Three well delimited zones were identified in the obtained type-curves: a) zones without salts precipitation; b) transition zones; and c) zones with salts precipitation.
It is concluded that with higher initial salts concentration and with increased gas saturation, the productivity of the well greatly decreases due to the difficulty to extract the fluid from the reservoir caused by the precipitation of salts. The precipitation of salts reduces the permeability of the rock formation and can reach critical conditions obstructing the flow in the reservoir.
The reduction in permeability is not significant for the case of lowest salt concentration (5%), independently of the initial gas saturation.
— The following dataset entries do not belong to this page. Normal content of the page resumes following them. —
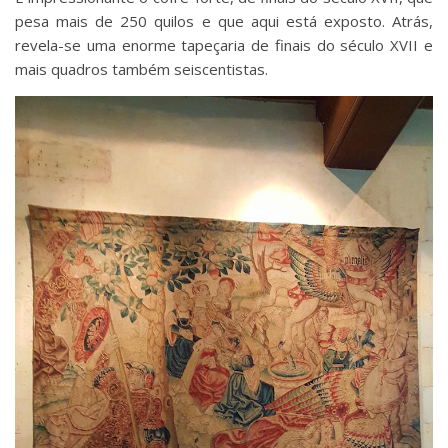
pesa mais de 250 quilos e que aqui está exposto. Atrás,
revela-se uma enorme tapeçaria de finais do século XVII e
mais quadros também seiscentistas.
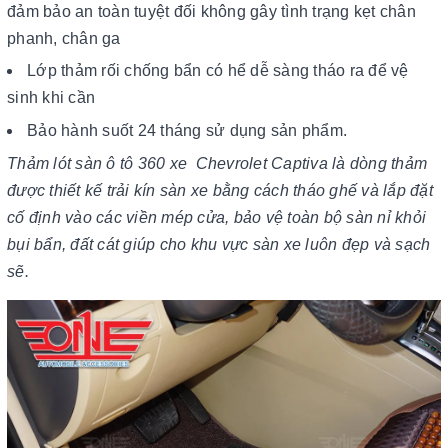
đảm bảo an toàn tuyệt đối không gây tình trạng kẹt chân
phanh, chân ga
Lớp thảm rối chống bẩn có hể dễ sàng tháo ra để vệ
sinh khi cần
Bảo hành suốt 24 tháng sử dụng sản phẩm.
Thảm lót sàn ô tô 360 xe Chevrolet Captiva là dòng thảm
được thiết kế trải kín sàn xe bằng cách tháo ghế và lắp đặt
cố định vào các viền mép cửa, bảo vệ toàn bộ sàn nỉ khỏi
bụi bẩn, đất cát giúp cho khu vực sàn xe luôn đẹp và sạch
sẽ.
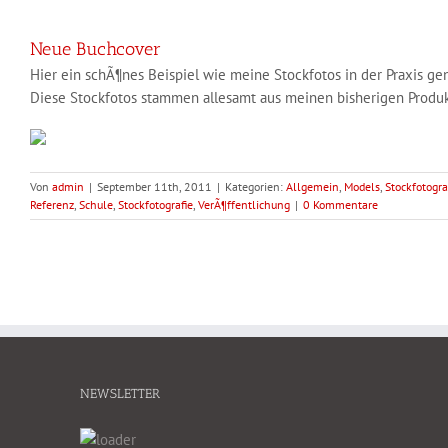
Neue Buchcover
Hier ein schÃ¶nes Beispiel wie meine Stockfotos in der Praxis 
Diese Stockfotos stammen allesamt aus meinen bisherigen Produk
Von
admin
|
September 11th, 2011
|
Kategorien:
Allgemein
,
Models
,
Stockfotogra
Referenz
,
Schule
,
Stockfotografie
,
VerÃ¶ffentlichung
|
0 Kommentare
NEWSLETTER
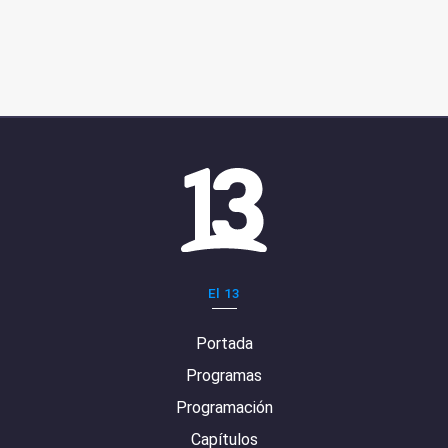
El 13
Portada
Programas
Programación
Capítulos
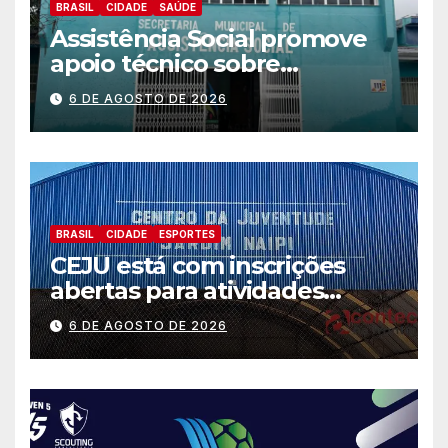
BRASIL
CIDADE
SAÚDE
Assistência Social promove
apoio técnico sobre
preparação e resposta a
6 DE AGOSTO DE 2026
situações de emergência e
calamidade pública
BRASIL
CIDADE
ESPORTES
CEJU está com inscrições
abertas para atividades
gratuitas
6 DE AGOSTO DE 2026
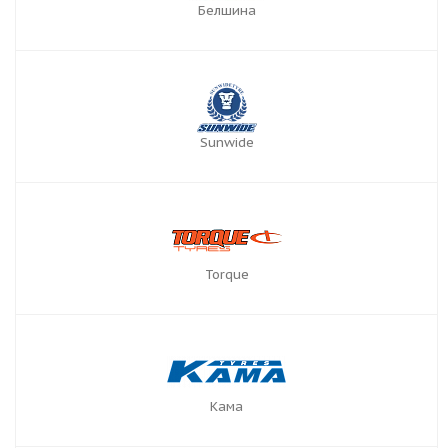
Белшина
Sunwide
Torque
Кама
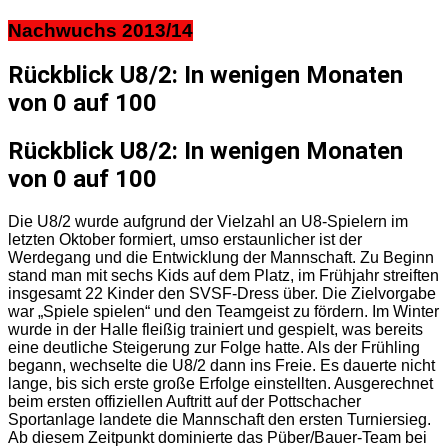
Nachwuchs 2013/14
Rückblick U8/2: In wenigen Monaten
von 0 auf 100
Rückblick U8/2: In wenigen Monaten
von 0 auf 100
Die U8/2 wurde aufgrund der Vielzahl an U8-Spielern im
letzten Oktober formiert, umso erstaunlicher ist der
Werdegang und die Entwicklung der Mannschaft. Zu Beginn
stand man mit sechs Kids auf dem Platz, im Frühjahr streiften
insgesamt 22 Kinder den SVSF-Dress über. Die Zielvorgabe
war „Spiele spielen“ und den Teamgeist zu fördern. Im Winter
wurde in der Halle fleißig trainiert und gespielt, was bereits
eine deutliche Steigerung zur Folge hatte. Als der Frühling
begann, wechselte die U8/2 dann ins Freie. Es dauerte nicht
lange, bis sich erste große Erfolge einstellten. Ausgerechnet
beim ersten offiziellen Auftritt auf der Pottschacher
Sportanlage landete die Mannschaft den ersten Turniersieg.
Ab diesem Zeitpunkt dominierte das Püber/Bauer-Team bei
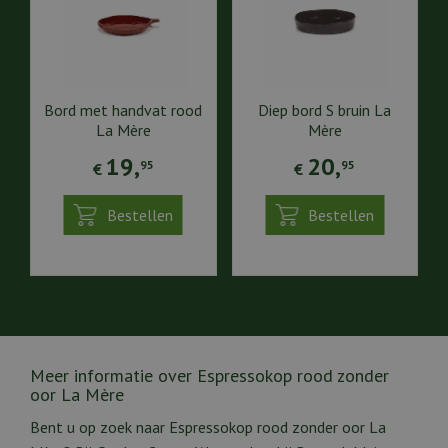
Bord met handvat rood
Diep bord S bruin La
La Mère
Mère
19
,
20
,
95
95
€
€
Bestellen
Bestellen
Meer informatie over Espressokop rood zonder
oor La Mère
Bent u op zoek naar Espressokop rood zonder oor La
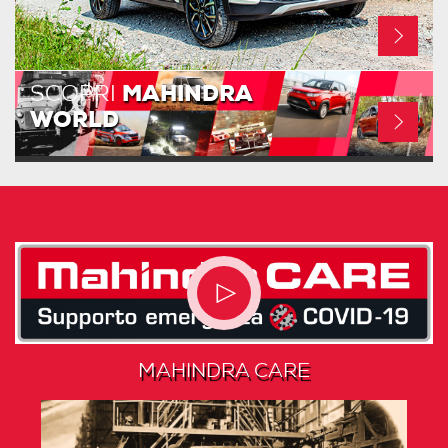
SCOPRI
MAHINDRA
WORLD
MAHINDRA CARE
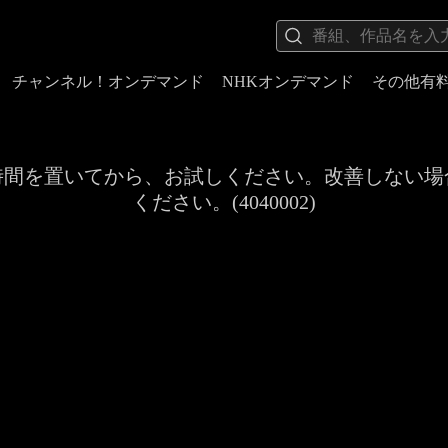
チャンネル！オンデマンド
NHKオンデマンド
その他有
時間を置いてから、お試しください。改善しない場
ください。(4040002)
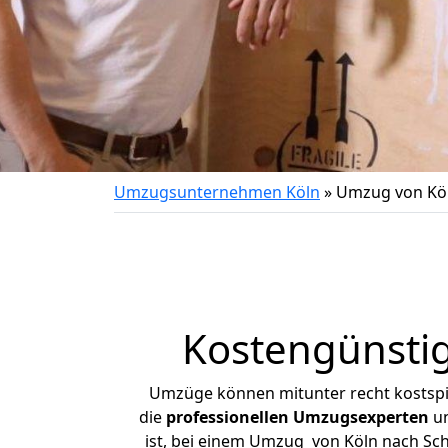
Umzugsunternehmen Köln
»
Umzug von Köl
Kostengünstig
Umzüge können mitunter recht kostspiel
die
professionellen Umzugsexperten
un
ist, bei einem Umzug von Köln nach Sche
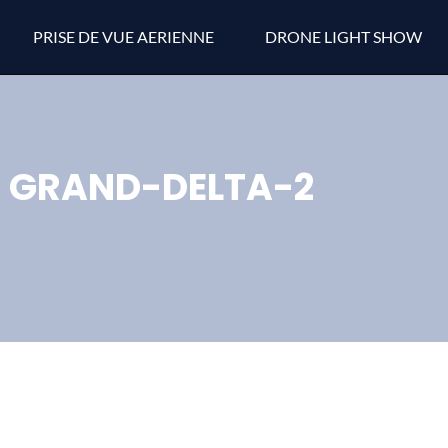
PRISE DE VUE AERIENNE
DRONE LIGHT SHOW
GRAND-DELTA-2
However, the effect becomes evident as the initial salts concentration increase, reaching complete obstruction of the pores for case of highest salts concentration (25%).
The use of these type-curves could become a complementary tool for the analysis of the productivity of the wells and for the selection of proper strategies for the correct exploitation of geothermal fields.